Czech court dismisses hijab complaint
A court in the Czech Republic dismissed a complaint on Friday by a Somali woman accusing a nursing school of discrimination because she had been wearing a hijab.
Published: February 1, 2017, 11:52 am
The school defended their decision saying that Ayan Jamaal Ahmednuur had not been registered as a student and therefore could not have been a target of bias because she had been barred from wearing her headscarf in a nursing school.
The Prague 10 district court agreed with the school’s version, and ruled that it had found no evidence of discrimination, AP reported.

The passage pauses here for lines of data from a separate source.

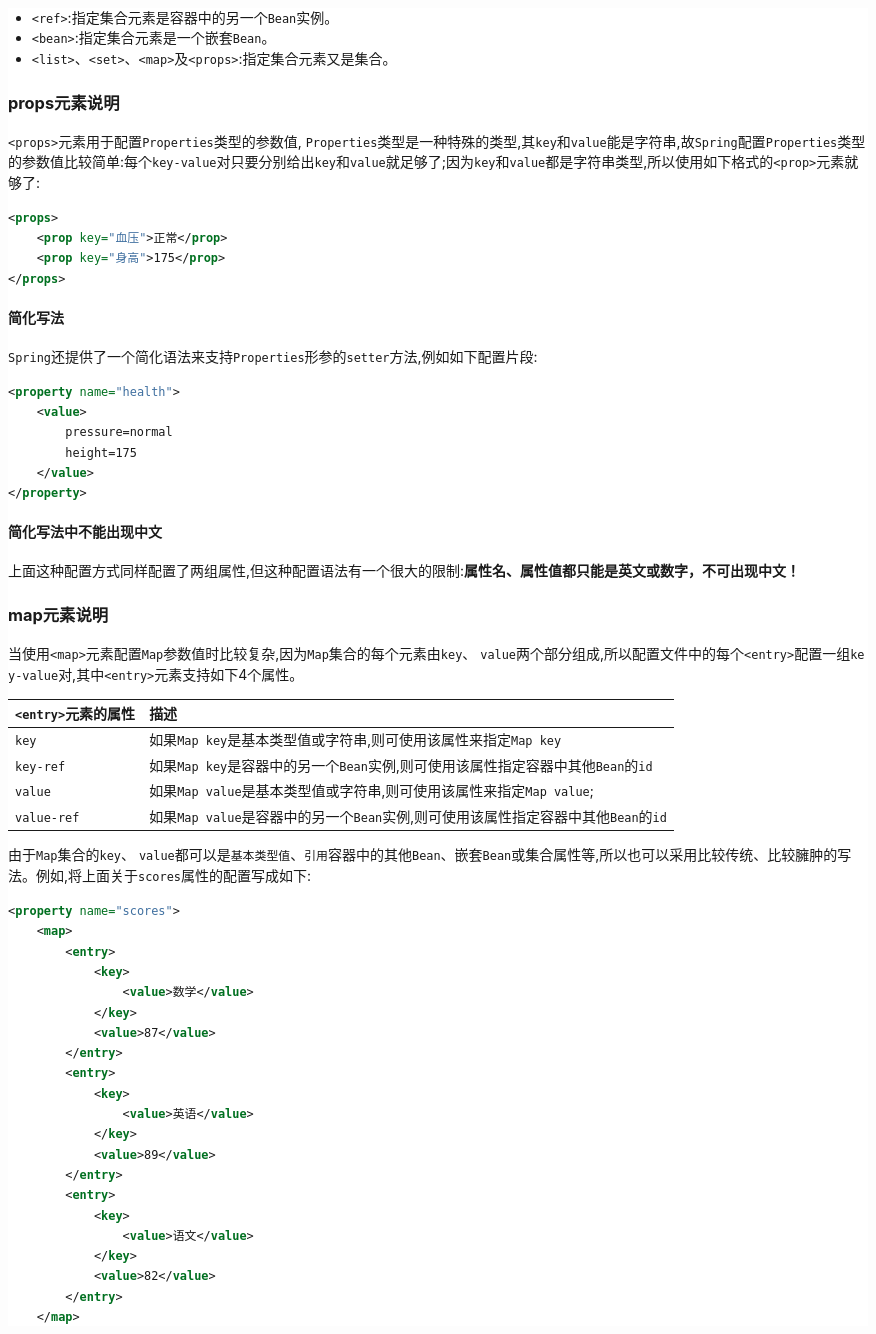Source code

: - `<ref>`:指定集合元素是容器中的另一个`Bean`实例。
- `<bean>`:指定集合元素是一个嵌套`Bean`。
- `<list>`、`<set>`、`<map>`及`<props>`:指定集合元素又是集合。

### props元素说明 ###
`<props>`元素用于配置`Properties`类型的参数值, `Properties`类型是一种特殊的类型,其`key`和`value`能是字符串,故`Spring`配置`Properties`类型的参数值比较简单:每个`key-value`对只要分别给出`key`和`value`就足够了;因为`key`和`value`都是字符串类型,所以使用如下格式的`<prop>`元素就够了:
```xml
<props>
    <prop key="血压">正常</prop>
    <prop key="身高">175</prop>
</props>
```
#### 简化写法 ####
`Spring`还提供了一个简化语法来支持`Properties`形参的`setter`方法,例如如下配置片段:
```xml
<property name="health">
    <value>
        pressure=normal
        height=175
    </value>
</property>
```
#### 简化写法中不能出现中文 ####
上面这种配置方式同样配置了两组属性,但这种配置语法有一个很大的限制:**属性名、属性值都只能是英文或数字，不可出现中文！**

### map元素说明 ###
当使用`<map>`元素配置`Map`参数值时比较复杂,因为`Map`集合的每个元素由`key`、 `value`两个部分组成,所以配置文件中的每个`<entry>`配置一组`key-value`对,其中`<entry>`元素支持如下4个属性。

|`<entry>`元素的属性|描述|
|:---|:---|
|`key`|如果`Map key`是基本类型值或字符串,则可使用该属性来指定`Map key`|
|`key-ref`|如果`Map key`是容器中的另一个`Bean`实例,则可使用该属性指定容器中其他`Bean`的`id`|
|`value`|如果`Map value`是基本类型值或字符串,则可使用该属性来指定`Map value`;|
|`value-ref`|如果`Map value`是容器中的另一个`Bean`实例,则可使用该属性指定容器中其他`Bean`的`id`|

由于`Map`集合的`key`、 `value`都可以是`基本类型值`、`引用`容器中的其他`Bean`、嵌套`Bean`或集合属性等,所以也可以采用比较传统、比较臃肿的写法。例如,将上面关于`scores`属性的配置写成如下:
```xml
<property name="scores">
    <map>
        <entry>
            <key>
                <value>数学</value>
            </key>
            <value>87</value>
        </entry>
        <entry>
            <key>
                <value>英语</value>
            </key>
            <value>89</value>
        </entry>
        <entry>
            <key>
                <value>语文</value>
            </key>
            <value>82</value>
        </entry>
    </map>
```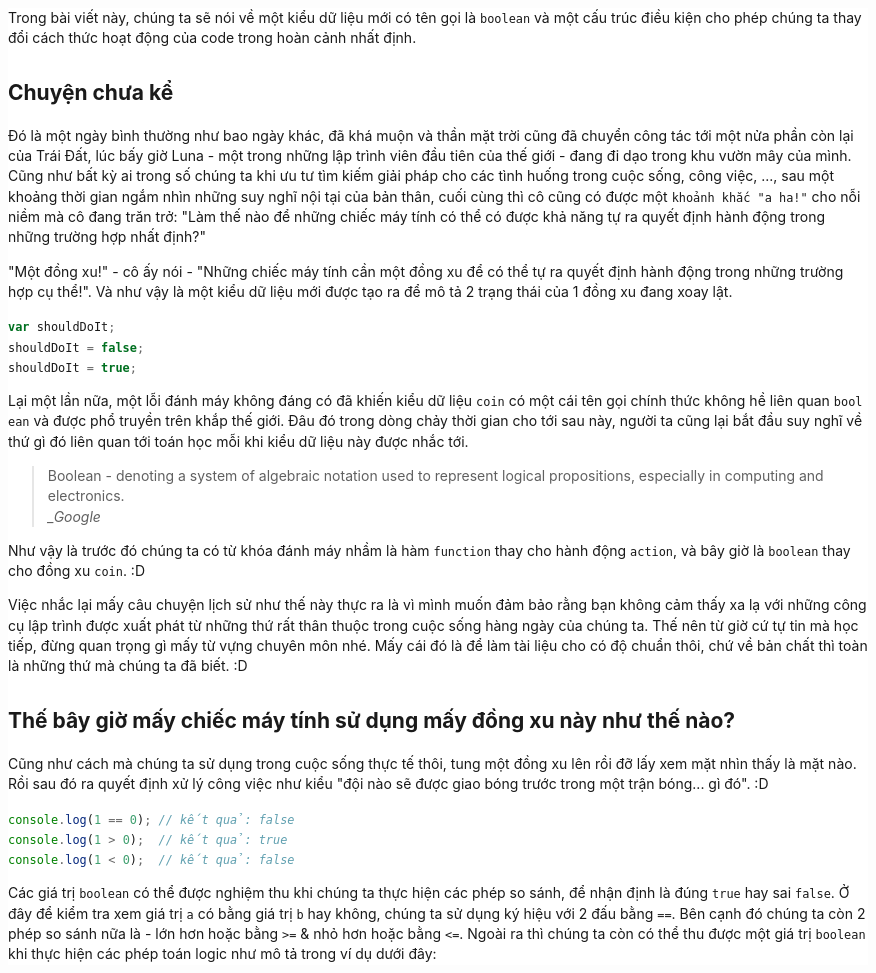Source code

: Trong bài viết này, chúng ta sẽ nói về một kiểu dữ liệu mới có tên gọi là `boolean` và một cấu trúc điều kiện cho phép chúng ta thay đổi cách thức hoạt động của code trong hoàn cảnh nhất định.

## Chuyện chưa kể

Đó là một ngày bình thường như bao ngày khác, đã khá muộn và thần mặt trời cũng đã chuyển công tác tới một nửa phần còn lại của Trái Đất, lúc bấy giờ Luna - một trong những lập trình viên đầu tiên của thế giới - đang đi dạo trong khu vườn mây của mình. Cũng như bất kỳ ai trong số chúng ta khi ưu tư tìm kiếm giải pháp cho các tình huống trong cuộc sống, công việc, ..., sau một khoảng thời gian ngắm nhìn những suy nghĩ nội tại của bản thân, cuối cùng thì cô cũng có được một `khoảnh khắc "a ha!"` cho nỗi niềm mà cô đang trăn trở: "Làm thế nào để những chiếc máy tính có thể có được khả năng tự ra quyết định hành động trong những trường hợp nhất định?"

"Một đồng xu!" - cô ấy nói - "Những chiếc máy tính cần một đồng xu để có thể tự ra quyết định hành động trong những trường hợp cụ thể!". Và như vậy là một kiểu dữ liệu mới được tạo ra để mô tả 2 trạng thái của 1 đồng xu đang xoay lật.

```coin.js
var shouldDoIt;
shouldDoIt = false;
shouldDoIt = true;
```

Lại một lần nữa, một lỗi đánh máy không đáng có đã khiến kiểu dữ liệu `coin` có một cái tên gọi chính thức không hề liên quan `boolean` và được phổ truyền trên khắp thế giới. Đâu đó trong dòng chảy thời gian cho tới sau này, người ta cũng lại bắt đầu suy nghĩ về thứ gì đó liên quan tới toán học mỗi khi kiểu dữ liệu này được nhắc tới.

> Boolean - denoting a system of algebraic notation used to represent logical propositions, especially in computing and electronics.  
> *_Google*

Như vậy là trước đó chúng ta có từ khóa đánh máy nhầm là hàm `function` thay cho hành động `action`, và bây giờ là `boolean` thay cho đồng xu `coin`.  :D

Việc nhắc lại mấy câu chuyện lịch sử như thế này thực ra là vì mình muốn đảm bảo rằng bạn không cảm thấy xa lạ với những công cụ lập trình được xuất phát từ những thứ rất thân thuộc trong cuộc sống hàng ngày của chúng ta. Thế nên từ giờ cứ tự tin mà học tiếp, đừng quan trọng gì mấy từ vựng chuyên môn nhé. Mấy cái đó là để làm tài liệu cho có độ chuẩn thôi, chứ về bản chất thì toàn là những thứ mà chúng ta đã biết. :D

## Thế bây giờ mấy chiếc máy tính sử dụng mấy đồng xu này như thế nào?

Cũng như cách mà chúng ta sử dụng trong cuộc sống thực tế thôi, tung một đồng xu lên rồi đỡ lấy xem mặt nhìn thấy là mặt nào. Rồi sau đó ra quyết định xử lý công việc như kiểu "đội nào sẽ được giao bóng trước trong  một trận bóng... gì đó". :D

```comparison.js
console.log(1 == 0); // kết quả: false
console.log(1 > 0);  // kết quả: true
console.log(1 < 0);  // kết quả: false
```

Các giá trị `boolean` có thể được nghiệm thu khi chúng ta thực hiện các phép so sánh, để nhận định là đúng `true` hay sai `false`. Ở đây để kiểm tra xem giá trị `a` có bằng giá trị `b` hay không, chúng ta sử dụng ký hiệu với 2 đấu bằng `==`. Bên cạnh đó chúng ta còn 2 phép so sánh nữa là - lớn hơn hoặc bằng `>=` & nhỏ hơn hoặc bằng `<=`. Ngoài ra thì chúng ta còn có thể thu được một giá trị `boolean` khi thực hiện các phép toán logic như mô tả trong ví dụ dưới đây:
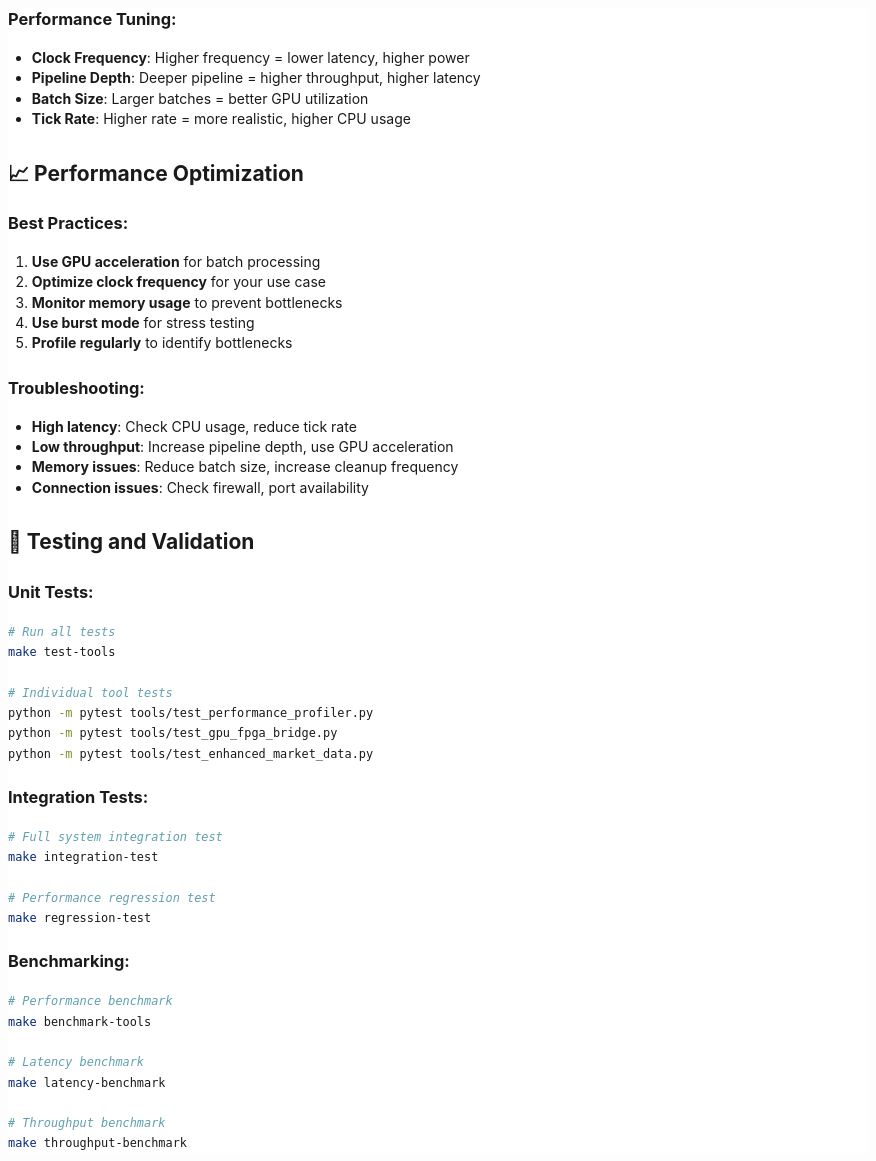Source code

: ### Performance Tuning:
- **Clock Frequency**: Higher frequency = lower latency, higher power
- **Pipeline Depth**: Deeper pipeline = higher throughput, higher latency
- **Batch Size**: Larger batches = better GPU utilization
- **Tick Rate**: Higher rate = more realistic, higher CPU usage

## 📈 Performance Optimization

### Best Practices:
1. **Use GPU acceleration** for batch processing
2. **Optimize clock frequency** for your use case
3. **Monitor memory usage** to prevent bottlenecks
4. **Use burst mode** for stress testing
5. **Profile regularly** to identify bottlenecks

### Troubleshooting:
- **High latency**: Check CPU usage, reduce tick rate
- **Low throughput**: Increase pipeline depth, use GPU acceleration
- **Memory issues**: Reduce batch size, increase cleanup frequency
- **Connection issues**: Check firewall, port availability

## 🧪 Testing and Validation

### Unit Tests:
```bash
# Run all tests
make test-tools

# Individual tool tests
python -m pytest tools/test_performance_profiler.py
python -m pytest tools/test_gpu_fpga_bridge.py
python -m pytest tools/test_enhanced_market_data.py
```

### Integration Tests:
```bash
# Full system integration test
make integration-test

# Performance regression test
make regression-test
```

### Benchmarking:
```bash
# Performance benchmark
make benchmark-tools

# Latency benchmark
make latency-benchmark

# Throughput benchmark
make throughput-benchmark
```
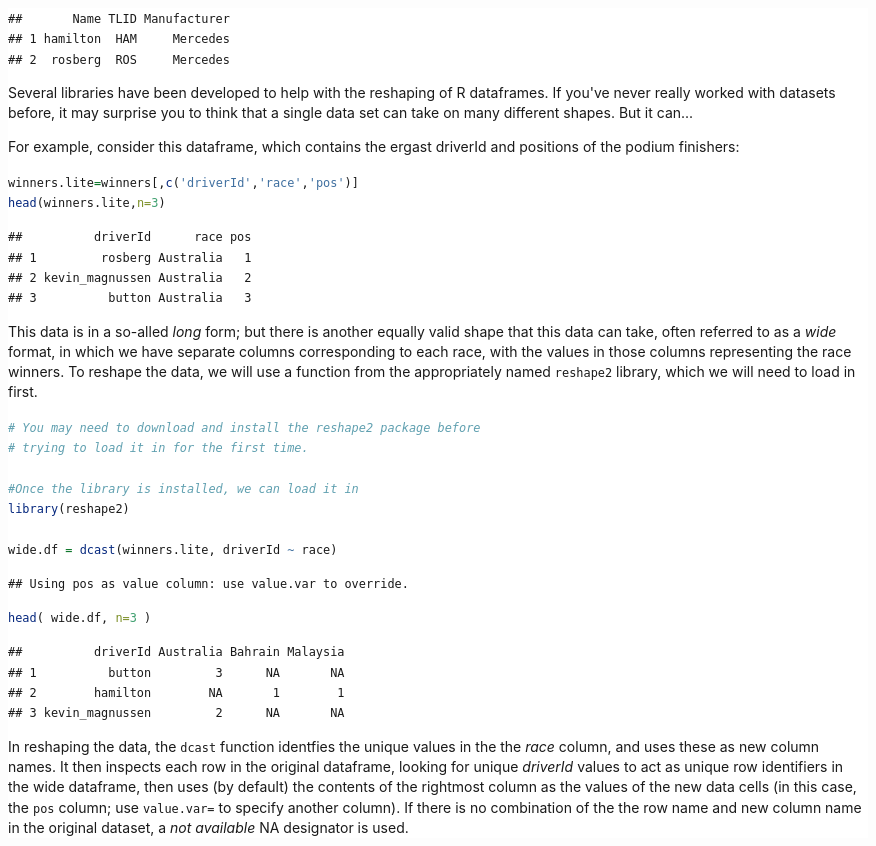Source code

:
 ```
##       Name TLID Manufacturer
## 1 hamilton  HAM     Mercedes
## 2  rosberg  ROS     Mercedes
```

Several libraries have been developed to help with the reshaping of R dataframes. If you've never really worked with datasets before, it may surprise you to think that a single data set can take on many different shapes. But it can... 

For example, consider this dataframe, which contains the ergast driverId and positions of the podium finishers:



```r
winners.lite=winners[,c('driverId','race','pos')]
head(winners.lite,n=3)
```

```
##          driverId      race pos
## 1         rosberg Australia   1
## 2 kevin_magnussen Australia   2
## 3          button Australia   3
```

This data is in a so-alled *long* form; but there is another equally valid shape that this data can take, often referred to as a *wide* format, in which we have separate columns corresponding to each race, with the values in those columns representing the race winners. To reshape the data, we will use a function from the appropriately named `reshape2` library, which we will need to load in first.



```r
# You may need to download and install the reshape2 package before
# trying to load it in for the first time.

#Once the library is installed, we can load it in
library(reshape2)

wide.df = dcast(winners.lite, driverId ~ race)
```

```
## Using pos as value column: use value.var to override.
```

```r
head( wide.df, n=3 )
```

```
##          driverId Australia Bahrain Malaysia
## 1          button         3      NA       NA
## 2        hamilton        NA       1        1
## 3 kevin_magnussen         2      NA       NA
```

In reshaping the data, the `dcast` function identfies the unique values in the the *race* column, and uses these as new column names. It then inspects each row in the original dataframe, looking for unique *driverId* values to act as unique row identifiers in the wide dataframe, then uses (by default) the contents of the rightmost column as the values of the new data cells (in this case, the `pos` column; use `value.var=` to specify another column). If there is no combination of the the row name and new column name in the original dataset, a *not available* NA designator is used.
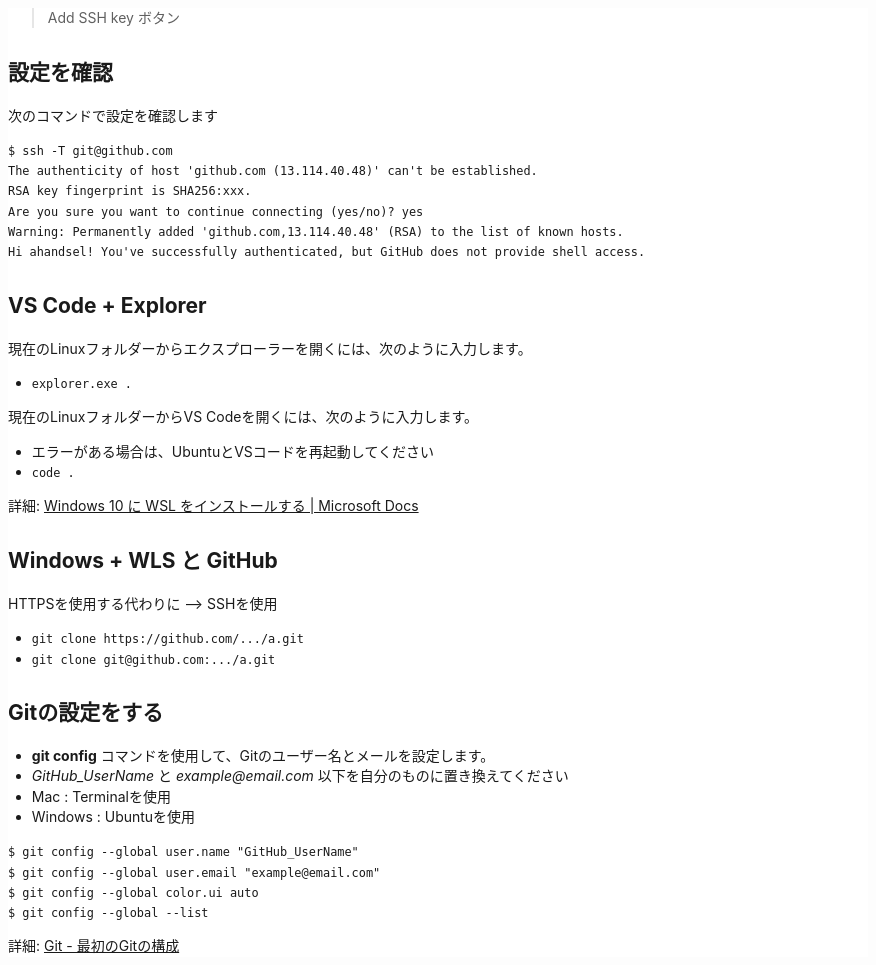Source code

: > Add SSH key ボタン

## 設定を確認
次のコマンドで設定を確認します

```terminal
$ ssh -T git@github.com
The authenticity of host 'github.com (13.114.40.48)' can't be established.
RSA key fingerprint is SHA256:xxx.
Are you sure you want to continue connecting (yes/no)? yes
Warning: Permanently added 'github.com,13.114.40.48' (RSA) to the list of known hosts.
Hi ahandsel! You've successfully authenticated, but GitHub does not provide shell access.
```

## VS Code + Explorer

現在のLinuxフォルダーからエクスプローラーを開くには、次のように入力します。
  - `explorer.exe .`

現在のLinuxフォルダーからVS Codeを開くには、次のように入力します。
  - エラーがある場合は、UbuntuとVSコードを再起動してください
  - `code .`

詳細: [Windows 10 に WSL をインストールする | Microsoft Docs](https://docs.microsoft.com/ja-jp/windows/wsl/install-win10)

## Windows + WLS と GitHub
HTTPSを使用する代わりに -->  SSHを使用
  - `git clone https://github.com/.../a.git`
  - `git clone git@github.com:.../a.git`

## Gitの設定をする
  - **git config** コマンドを使用して、Gitのユーザー名とメールを設定します。
  - _GitHub\_UserName_ と _example@email\.com_ 以下を自分のものに置き換えてください
  - Mac : Terminalを使用
  - Windows : Ubuntuを使用

```terminal
$ git config --global user.name "GitHub_UserName"
$ git config --global user.email "example@email.com"
$ git config --global color.ui auto
$ git config --global --list
```

詳細: [Git - 最初のGitの構成](https://git-scm.com/book/ja/v2/%E4%BD%BF%E3%81%84%E5%A7%8B%E3%82%81%E3%82%8B-%E6%9C%80%E5%88%9D%E3%81%AEGit%E3%81%AE%E6%A7%8B%E6%88%90)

A group of female Czech students attended part of the trial in support of the school, while a group of Muslim citizens also showed up supporting Nuur, Czech news agency CTK reported.
When the verdict was read out to members of the public, which included a number of anti-immigration activists, they applauded and began singing the Czech national anthem.
Nuur was granted asylum in the Czech Republic in 2011.
Ahmednuur alleged that on her first day at Secondary Health School the school’s principal told her to remove her hijab. Instead, she demanded an apology and 60,000 koruna in damages after quitting the course.
“The suit which the plaintiff lodged seeking an apology and 60,000 koruna in compensation was rejected,” said Justice Daniela Cejkova, as quoted by AFP.
The court was convinced by the school’s argument that Nuur’s hijab contravened health and safety policy.
Unlike some other European countries, the Czech Republic does not prohibit Muslim women from wearing headscarves in some instances. However, the nursing school does prohibit the hijab as a safety measure in hospitals.
The Czech government has been particularly opposed to the EU’s resettlement quotas, set by Germany, and in 2015 President Milos Zeman said that his country would be willing to take in only Christians.
However, a program to take in 153 Iraqi Christian refugees was halted in 2016 after 25 of them tried to make it to Germany, RT reported.